▸ **WHAT YOU WILL DO**
Count the lines in the entries below that contain the word "many". Reply with the number alone.

· · · · ·

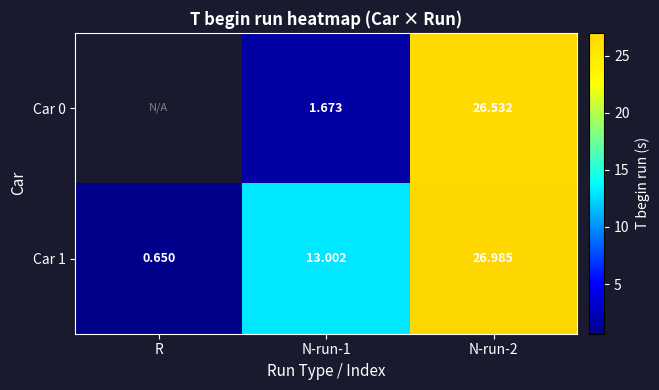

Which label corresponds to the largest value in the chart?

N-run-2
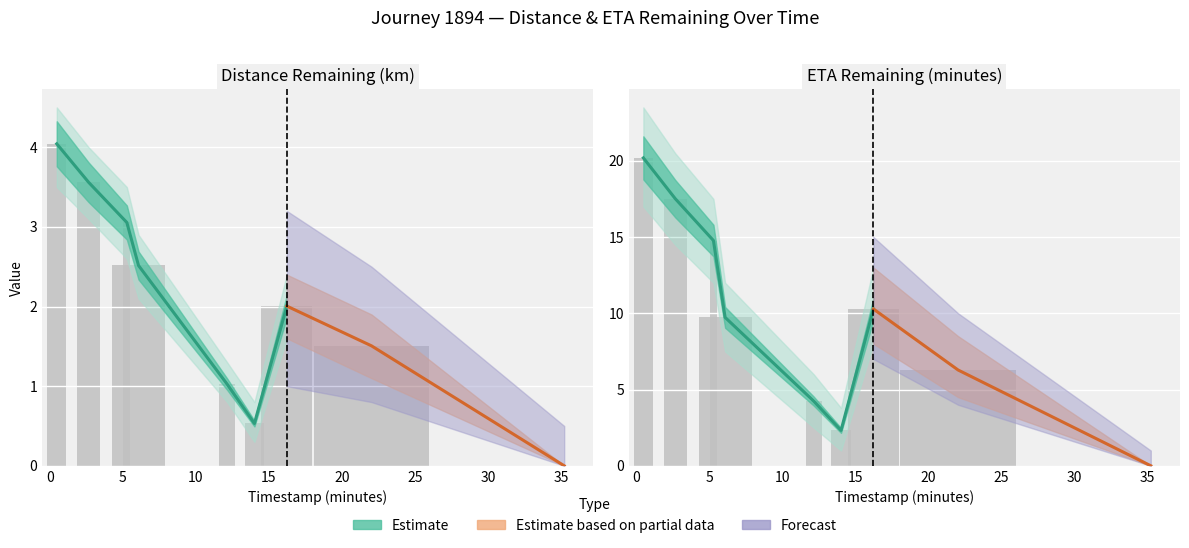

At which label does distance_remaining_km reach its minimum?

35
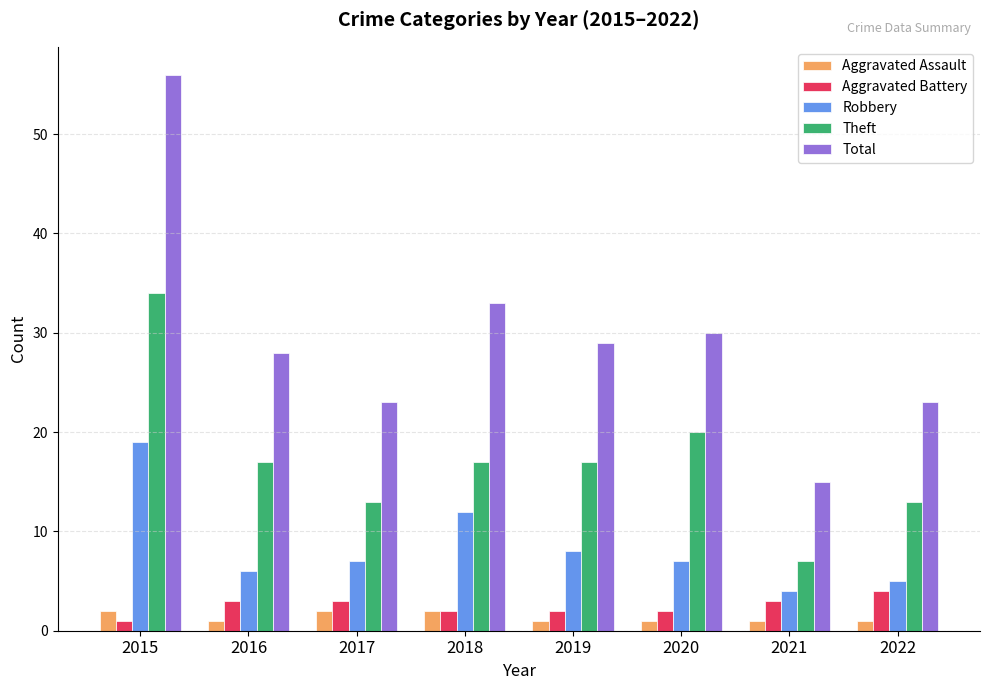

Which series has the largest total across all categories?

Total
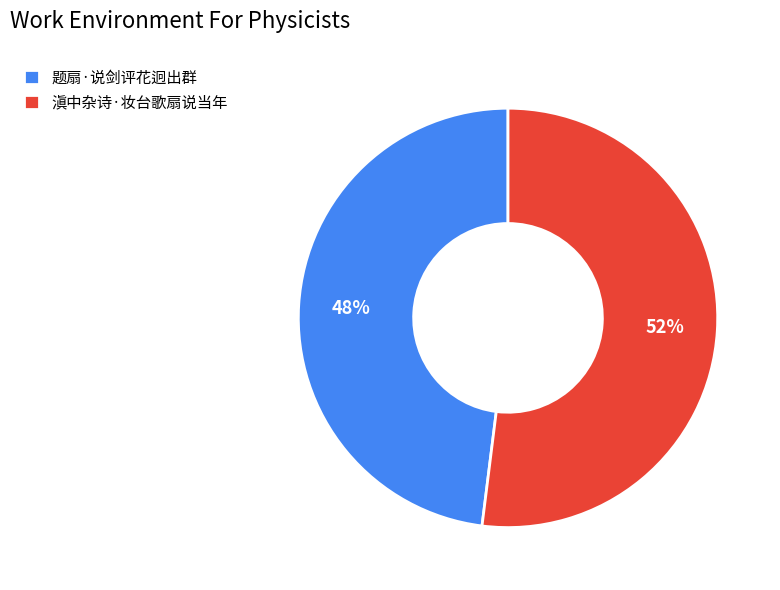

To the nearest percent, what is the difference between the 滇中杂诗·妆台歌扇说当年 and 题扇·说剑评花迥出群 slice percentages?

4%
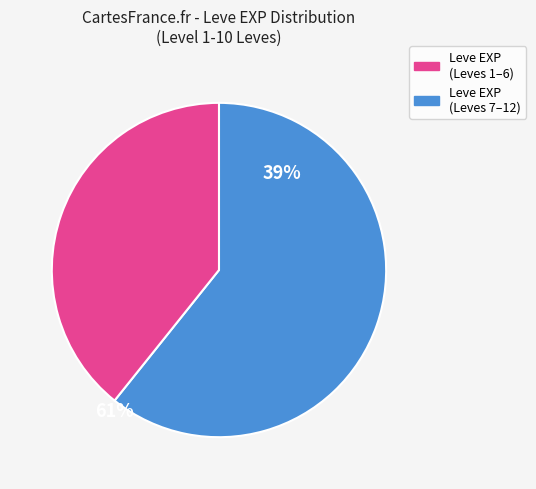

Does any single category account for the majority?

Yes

· · · · ·

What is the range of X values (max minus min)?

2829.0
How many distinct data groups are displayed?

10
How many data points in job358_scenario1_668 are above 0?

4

· · · · ·

▸ **EXERCISE ANSWER**
2